The letter is from Larry Fassler, who has written two books: Busted by the Feds, and Ineffective Assistance of Counsel, both published by Southwest Legal Services in Tucson. He has seventeen years experience working with inmates sentenced under the Guidelines, helping them perfect appeals and 2255 motions.

Larry hopes that his letter will offer some guidance to all those involved in shaping a post-Blakely sentencing system. He fears that the current Blakely environment is fraught with “group think,” which, in Larry’s view, obfuscates the real goals for reform: “fairness, honesty, and truth in all stages of prosecution of criminal defendants in this country.”

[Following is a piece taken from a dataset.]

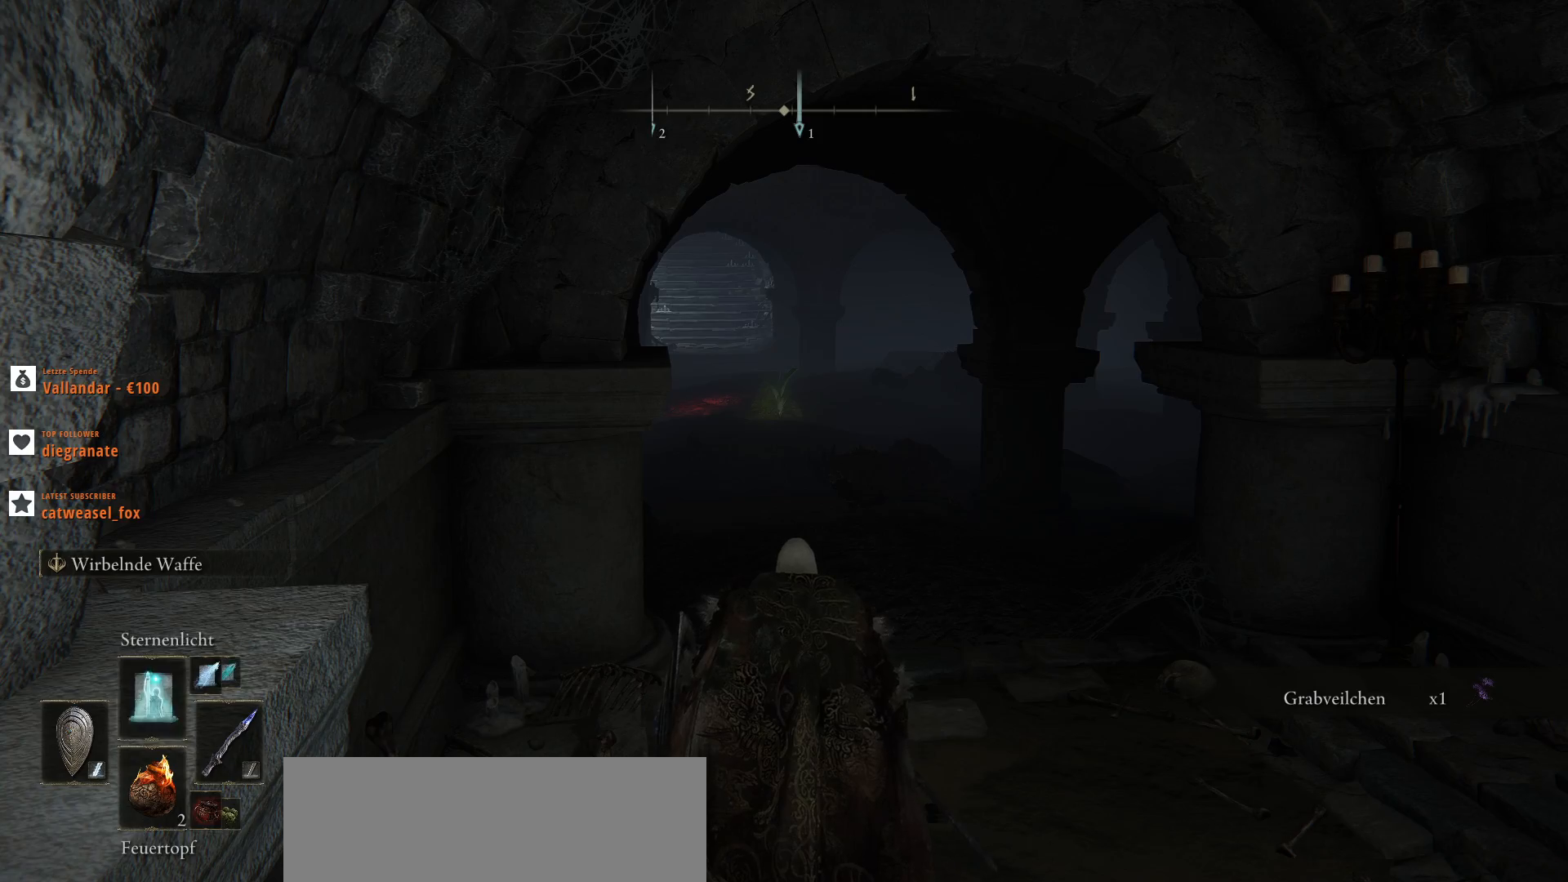
{"keys": ["w"], "mouse": [], "events": [[133, "mouse_left", "down"], [267, "mouse_left", "up"], [267, "w", "down"]]}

You can read Larry’s letter here.

Update: I've fixed the link to Larry's letter. You can actually read it now.

Tuesday, August 17, 2004

Tuesday News

I'm back on track. Here's today's news.

California Cases

The Second, Third, and Fourth Appellate District Courts of California have denied, without prejudice, any relief to defendants until the California Supreme Court decides People v. Black, S126182, and People v. Towne, S125677. See People v. Brown, 2004 Cal. LEXIS 7563 (Cal. Ct. App., Aug. 11, 2004); People v. Lopez, 2004 Cal. LEXIS 7531 (Cal. Ct. App., Aug. 11, 2004); People v. Street, 2004 Cal. LEXIS 7553 (Cal. Ct. App., Aug. 11, 2004).

Using some vivid imagery, Judge Yegan of the Second Appellate District Court of California has ruled that Blakely doesn’t apply to the imposition of consecutive sentences in People v. Vonner, 2004 Cal. App. LEXIS 1334 (Cal. Ct. App., Aug. 16, 2004). We’re heard that before, but the opening paragraph of the opinion is worth reading:

Contrary to the numerous contentions in the deluge of supplemental briefs now being filed in the California Appellate Courts, it is not at all clear that the United States Supreme Court opinion in Blakely v. Washington (2004) __ U.S. ___ [124 U.S. 2531] has sounded the death knell for California sentencing laws. It remains to be seen whether the Determinate Sentencing Law has been bruised, battered, or born into a better world. n1 Here we only conclude that Blakely does not impact a sentencing court's imposition of a full consecutive sentence for an enumerated violent sex offense. (Pen. Code, § 667.6. subd. (c).) n2

News Stories reports: 2nd Circuit Upholds Guidelines Until High Court Rules.

The Sentencing Commission has a new chair, U.S. District Court Judge Ricardo H. Hinojosa. The Sentencing Commission web page has a press release available about Judge Hinojosa. There's no mention of Blakely (surprise).

The Grand Rapids Press has an editorial entitled, "Sentenced to chaos: U.S. Supreme Court ruling needs clarification – soon." The editorial offers a look into the federal district courts in Michigan:

In the wake of the Blakely case, a federal appeals court that serves Virginia, Maryland and three other states, recommended that its judges issue two rulings. One would be based on the current guidelines, which the court urged judges to continue following. The second is provisional and uses the guidelines only as "advisory" in case a later Supreme Court hearing throws out the federal rules.

U.S. District Judge Robert Holmes Bell in Grand Rapids has similarly issued two sentences. District Judge Gordon Quist, also in Grand Rapids, has declared the sentencing guidelines unconstitutional under Blakely, though he continues to adhere to them as a practical matter. The same is true for District Judge Richard Enslen of Kalamazoo. U.S. Attorney General John Ashcroft, meanwhile, has ordered prosecutors to treat the guidelines as constitutional and still operative.

Monday, August 16, 2004

Way Behind

I apologize for being behind on the latest Blakely news. I've been looking for an apartment in NYC, while staying in an apartment that doesn't have internet access. Add the burden of preparing clerkship applications and that's a recipe for little to no blogging. I'll be back on track tomorrow.